■ **Problem to work on**
Transcribe each record exactly. Omit the pictures.

■ **Provided data**
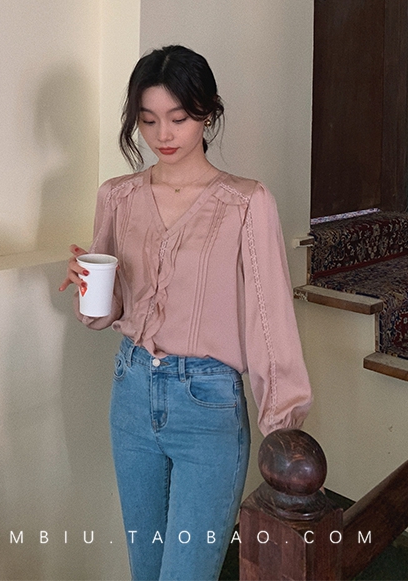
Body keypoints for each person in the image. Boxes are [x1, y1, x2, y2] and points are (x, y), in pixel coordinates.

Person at [59, 45, 312, 581]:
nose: (163, 135)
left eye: (178, 118)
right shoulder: (117, 197)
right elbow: (109, 312)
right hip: (131, 393)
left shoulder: (246, 202)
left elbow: (268, 319)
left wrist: (282, 422)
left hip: (208, 405)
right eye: (148, 120)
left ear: (208, 113)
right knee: (146, 570)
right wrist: (89, 288)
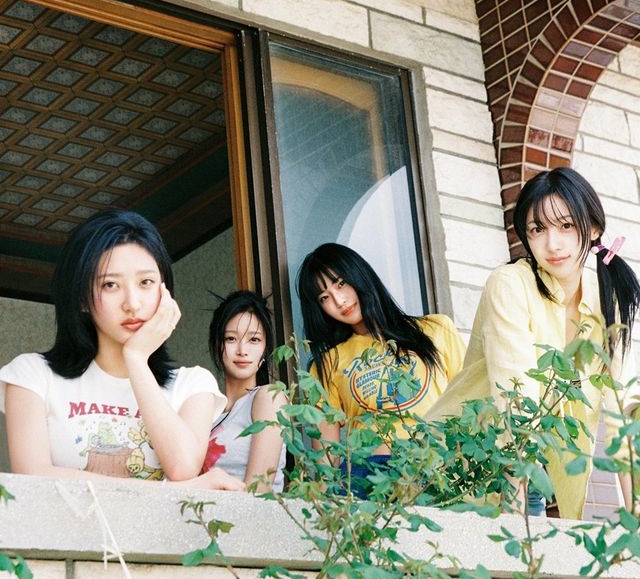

■ **Written response**
Body keypoints for each person in the image. Boxes are [x1, y1, x2, y2] and points are (x, y), in pixel coordinates.

Person at [59, 45, 312, 581]:
nose: (163, 135)
left eye: (178, 118)
right shoulder: (117, 197)
right elbow: (109, 312)
right hip: (131, 393)
left shoulder: (246, 202)
left elbow: (268, 319)
left wrist: (282, 422)
left hip: (208, 405)
right eye: (148, 120)
left ear: (208, 113)
right knee: (146, 570)
right wrist: (89, 288)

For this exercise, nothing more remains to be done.